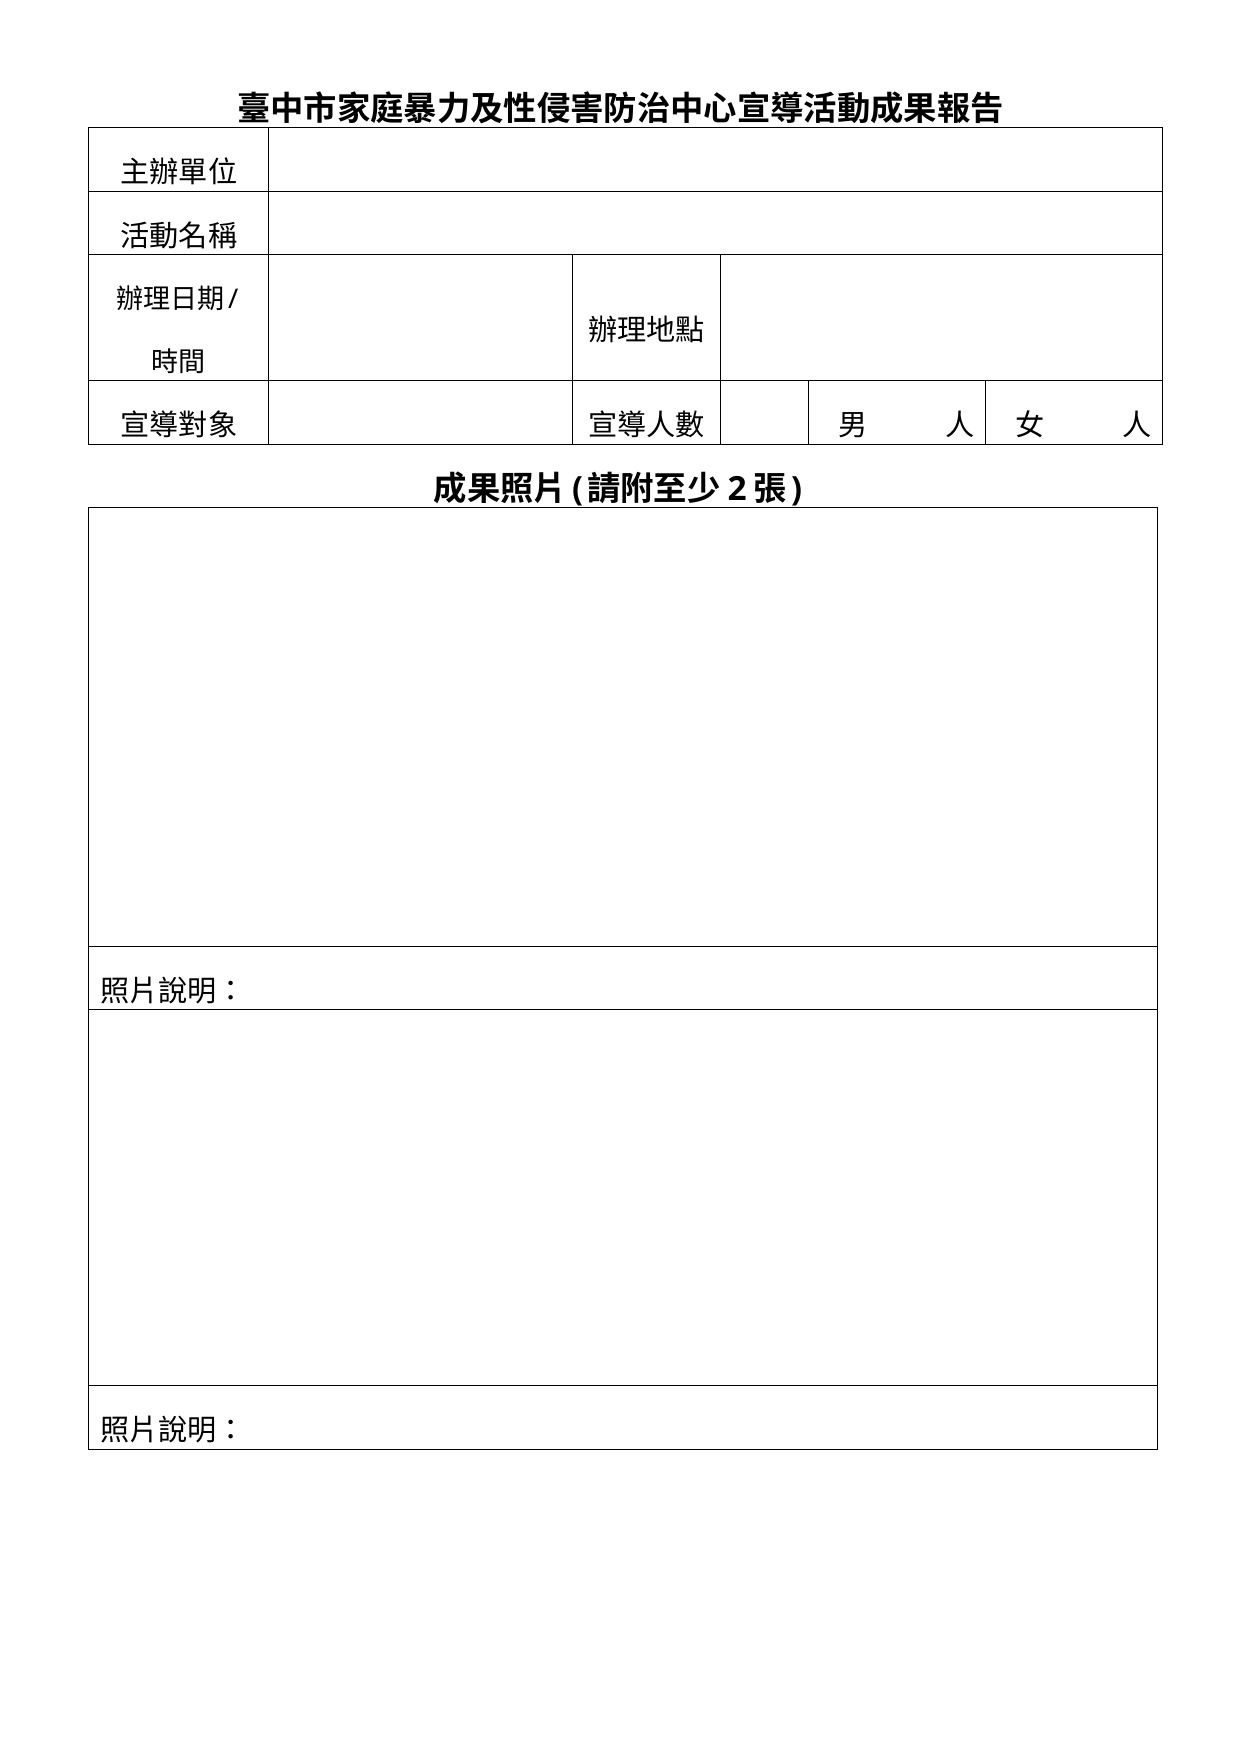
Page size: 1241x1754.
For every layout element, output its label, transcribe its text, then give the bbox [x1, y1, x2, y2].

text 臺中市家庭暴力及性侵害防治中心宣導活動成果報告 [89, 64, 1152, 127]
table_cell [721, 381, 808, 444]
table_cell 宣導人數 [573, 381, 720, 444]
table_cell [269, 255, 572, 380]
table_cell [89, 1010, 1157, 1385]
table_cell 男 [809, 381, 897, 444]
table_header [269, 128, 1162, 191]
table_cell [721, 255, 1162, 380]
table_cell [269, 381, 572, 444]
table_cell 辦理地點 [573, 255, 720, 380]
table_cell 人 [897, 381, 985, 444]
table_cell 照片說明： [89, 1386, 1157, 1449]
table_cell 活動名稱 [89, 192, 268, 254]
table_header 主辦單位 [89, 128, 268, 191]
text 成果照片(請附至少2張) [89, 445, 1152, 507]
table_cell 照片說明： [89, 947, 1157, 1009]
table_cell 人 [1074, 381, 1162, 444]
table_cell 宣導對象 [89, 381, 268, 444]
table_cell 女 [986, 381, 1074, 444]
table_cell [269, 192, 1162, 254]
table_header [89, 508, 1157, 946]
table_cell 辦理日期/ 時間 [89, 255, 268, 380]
───
→ Exercise: Copy the material above line for line with no changes, but leave out the picture.

→ Finished task:
Page size: 1241x1754.
For every layout element, output its label, transcribe its text, then give the bbox [x1, y1, x2, y2].

text 臺中市家庭暴力及性侵害防治中心宣導活動成果報告 [89, 64, 1152, 127]
table_cell [721, 381, 808, 444]
table_cell 宣導人數 [573, 381, 720, 444]
table_cell [269, 255, 572, 380]
table_cell [89, 1010, 1157, 1385]
table_cell 男 [809, 381, 897, 444]
table_header [269, 128, 1162, 191]
table_cell [721, 255, 1162, 380]
table_cell [269, 381, 572, 444]
table_cell 辦理地點 [573, 255, 720, 380]
table_cell 人 [897, 381, 985, 444]
table_cell 照片說明： [89, 1386, 1157, 1449]
table_cell 活動名稱 [89, 192, 268, 254]
table_header 主辦單位 [89, 128, 268, 191]
text 成果照片(請附至少2張) [89, 445, 1152, 507]
table_cell 照片說明： [89, 947, 1157, 1009]
table_cell 人 [1074, 381, 1162, 444]
table_cell 宣導對象 [89, 381, 268, 444]
table_cell 女 [986, 381, 1074, 444]
table_cell [269, 192, 1162, 254]
table_header [89, 508, 1157, 946]
table_cell 辦理日期/ 時間 [89, 255, 268, 380]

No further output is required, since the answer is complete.